Segment Start: RECORDS FOR THIS TASK

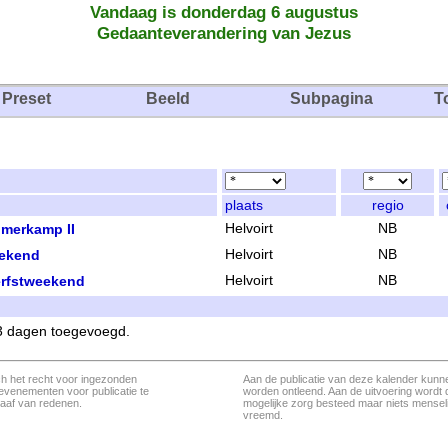
Vandaag is donderdag 6 augustus
Gedaanteverandering van Jezus
Preset
Beeld
Subpagina
T
plaats
regio
merkamp II
Helvoirt
NB
ekend
Helvoirt
NB
rfstweekend
Helvoirt
NB
 3 dagen toegevoegd.
ch het recht voor ingezonden
Aan de publicatie van deze kalender kunn
evenementen voor publicatie te
worden ontleend. Aan de uitvoering wordt 
aaf van redenen.
mogelijke zorg besteed maar niets menseli
vreemd.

Segment End: RECORDS FOR THIS TASK

→ **WHAT THIS TASK INVOLVES**: Reproduce the listing above with every instance of "Helvoirt" switched to "Vught" and all other text unchanged. Omit the picture from the output.

→ **SOLUTION FOR THIS PROBLEM**:
Vandaag is donderdag 6 augustus
Gedaanteverandering van Jezus
Preset
Beeld
Subpagina
T
plaats
regio
merkamp II
Vught
NB
ekend
Vught
NB
rfstweekend
Vught
NB
 3 dagen toegevoegd.
ch het recht voor ingezonden
Aan de publicatie van deze kalender kunn
evenementen voor publicatie te
worden ontleend. Aan de uitvoering wordt 
aaf van redenen.
mogelijke zorg besteed maar niets menseli
vreemd.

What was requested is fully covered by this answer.